──────── DATASET
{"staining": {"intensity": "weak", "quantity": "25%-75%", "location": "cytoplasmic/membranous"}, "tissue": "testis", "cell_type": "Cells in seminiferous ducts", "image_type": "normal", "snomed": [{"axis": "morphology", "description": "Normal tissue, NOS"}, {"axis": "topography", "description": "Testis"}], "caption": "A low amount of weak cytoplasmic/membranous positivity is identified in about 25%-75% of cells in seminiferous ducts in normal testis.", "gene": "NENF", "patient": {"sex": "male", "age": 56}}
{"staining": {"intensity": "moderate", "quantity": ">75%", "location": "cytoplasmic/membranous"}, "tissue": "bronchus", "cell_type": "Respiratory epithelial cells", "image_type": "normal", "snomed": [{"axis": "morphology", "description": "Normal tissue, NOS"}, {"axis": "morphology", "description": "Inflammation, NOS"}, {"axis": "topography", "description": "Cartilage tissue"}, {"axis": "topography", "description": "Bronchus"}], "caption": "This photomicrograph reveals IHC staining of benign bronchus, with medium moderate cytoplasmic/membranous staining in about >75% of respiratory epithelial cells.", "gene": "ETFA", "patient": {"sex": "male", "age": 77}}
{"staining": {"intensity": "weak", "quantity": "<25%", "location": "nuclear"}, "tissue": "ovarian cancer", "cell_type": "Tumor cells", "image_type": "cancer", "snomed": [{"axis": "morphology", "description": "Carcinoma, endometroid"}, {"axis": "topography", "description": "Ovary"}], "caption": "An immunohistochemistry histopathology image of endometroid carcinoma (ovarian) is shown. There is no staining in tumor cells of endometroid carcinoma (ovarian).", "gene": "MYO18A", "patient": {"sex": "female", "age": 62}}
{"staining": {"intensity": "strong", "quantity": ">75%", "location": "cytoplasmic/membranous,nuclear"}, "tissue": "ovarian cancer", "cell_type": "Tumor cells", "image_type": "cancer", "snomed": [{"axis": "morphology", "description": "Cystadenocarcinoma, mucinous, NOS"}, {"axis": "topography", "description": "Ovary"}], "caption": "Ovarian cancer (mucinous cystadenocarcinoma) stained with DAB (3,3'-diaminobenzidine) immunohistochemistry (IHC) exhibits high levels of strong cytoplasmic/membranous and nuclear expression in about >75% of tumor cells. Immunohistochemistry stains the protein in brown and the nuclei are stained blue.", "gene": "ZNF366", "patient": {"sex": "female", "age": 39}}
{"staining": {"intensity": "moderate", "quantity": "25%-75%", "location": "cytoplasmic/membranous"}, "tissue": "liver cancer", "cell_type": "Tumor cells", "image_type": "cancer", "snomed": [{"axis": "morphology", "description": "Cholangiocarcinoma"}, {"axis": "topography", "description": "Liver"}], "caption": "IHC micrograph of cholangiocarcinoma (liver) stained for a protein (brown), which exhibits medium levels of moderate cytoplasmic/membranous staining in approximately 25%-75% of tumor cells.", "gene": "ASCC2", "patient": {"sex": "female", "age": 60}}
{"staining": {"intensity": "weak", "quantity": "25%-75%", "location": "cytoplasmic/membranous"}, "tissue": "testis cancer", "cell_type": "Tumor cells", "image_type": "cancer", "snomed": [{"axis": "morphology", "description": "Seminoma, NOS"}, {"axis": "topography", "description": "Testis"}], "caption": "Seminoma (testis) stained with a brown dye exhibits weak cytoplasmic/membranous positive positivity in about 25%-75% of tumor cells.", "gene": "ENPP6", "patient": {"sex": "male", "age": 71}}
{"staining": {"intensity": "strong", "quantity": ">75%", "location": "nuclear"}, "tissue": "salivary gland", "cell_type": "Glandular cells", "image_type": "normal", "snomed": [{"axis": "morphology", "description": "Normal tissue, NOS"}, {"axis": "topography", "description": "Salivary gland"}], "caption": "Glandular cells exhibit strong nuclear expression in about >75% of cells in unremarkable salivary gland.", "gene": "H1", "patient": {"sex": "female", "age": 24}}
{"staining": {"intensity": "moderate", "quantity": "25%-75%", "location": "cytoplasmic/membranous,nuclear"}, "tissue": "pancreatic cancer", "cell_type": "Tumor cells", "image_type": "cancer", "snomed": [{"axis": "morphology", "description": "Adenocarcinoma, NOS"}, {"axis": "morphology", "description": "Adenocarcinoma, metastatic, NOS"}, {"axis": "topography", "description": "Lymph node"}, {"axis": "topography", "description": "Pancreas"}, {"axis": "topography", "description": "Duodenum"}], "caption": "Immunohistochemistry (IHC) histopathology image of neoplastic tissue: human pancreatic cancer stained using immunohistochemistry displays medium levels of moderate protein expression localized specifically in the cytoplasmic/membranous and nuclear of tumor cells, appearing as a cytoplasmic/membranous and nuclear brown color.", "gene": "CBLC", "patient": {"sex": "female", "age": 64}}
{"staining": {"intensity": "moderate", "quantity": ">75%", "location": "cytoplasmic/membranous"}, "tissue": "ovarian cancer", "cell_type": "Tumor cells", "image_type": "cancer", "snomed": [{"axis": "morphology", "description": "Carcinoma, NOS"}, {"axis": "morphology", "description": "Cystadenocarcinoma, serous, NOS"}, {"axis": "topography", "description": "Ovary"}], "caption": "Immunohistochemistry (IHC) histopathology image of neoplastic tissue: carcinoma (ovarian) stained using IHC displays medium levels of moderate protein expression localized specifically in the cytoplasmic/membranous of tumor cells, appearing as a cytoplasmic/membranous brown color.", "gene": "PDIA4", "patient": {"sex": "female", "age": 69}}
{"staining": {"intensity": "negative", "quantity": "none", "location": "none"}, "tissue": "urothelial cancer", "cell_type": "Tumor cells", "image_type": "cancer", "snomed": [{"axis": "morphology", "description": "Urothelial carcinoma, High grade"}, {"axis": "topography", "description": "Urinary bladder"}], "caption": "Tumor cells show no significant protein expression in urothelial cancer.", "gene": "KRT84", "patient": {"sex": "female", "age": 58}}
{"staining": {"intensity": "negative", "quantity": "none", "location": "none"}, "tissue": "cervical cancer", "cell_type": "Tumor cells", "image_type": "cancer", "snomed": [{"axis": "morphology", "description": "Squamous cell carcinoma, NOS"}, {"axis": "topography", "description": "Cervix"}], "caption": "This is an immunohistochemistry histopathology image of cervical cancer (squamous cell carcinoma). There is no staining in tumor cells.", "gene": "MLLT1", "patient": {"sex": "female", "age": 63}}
────────────────
• WHAT YOU SHOULD DO: For this exercise, please copy exactly the lines of the material above from its first line through the line where "photomicrograph reveals IHC" appears.

• FINISHED TASK:
{"staining": {"intensity": "weak", "quantity": "25%-75%", "location": "cytoplasmic/membranous"}, "tissue": "testis", "cell_type": "Cells in seminiferous ducts", "image_type": "normal", "snomed": [{"axis": "morphology", "description": "Normal tissue, NOS"}, {"axis": "topography", "description": "Testis"}], "caption": "A low amount of weak cytoplasmic/membranous positivity is identified in about 25%-75% of cells in seminiferous ducts in normal testis.", "gene": "NENF", "patient": {"sex": "male", "age": 56}}
{"staining": {"intensity": "moderate", "quantity": ">75%", "location": "cytoplasmic/membranous"}, "tissue": "bronchus", "cell_type": "Respiratory epithelial cells", "image_type": "normal", "snomed": [{"axis": "morphology", "description": "Normal tissue, NOS"}, {"axis": "morphology", "description": "Inflammation, NOS"}, {"axis": "topography", "description": "Cartilage tissue"}, {"axis": "topography", "description": "Bronchus"}], "caption": "This photomicrograph reveals IHC staining of benign bronchus, with medium moderate cytoplasmic/membranous staining in about >75% of respiratory epithelial cells.", "gene": "ETFA", "patient": {"sex": "male", "age": 77}}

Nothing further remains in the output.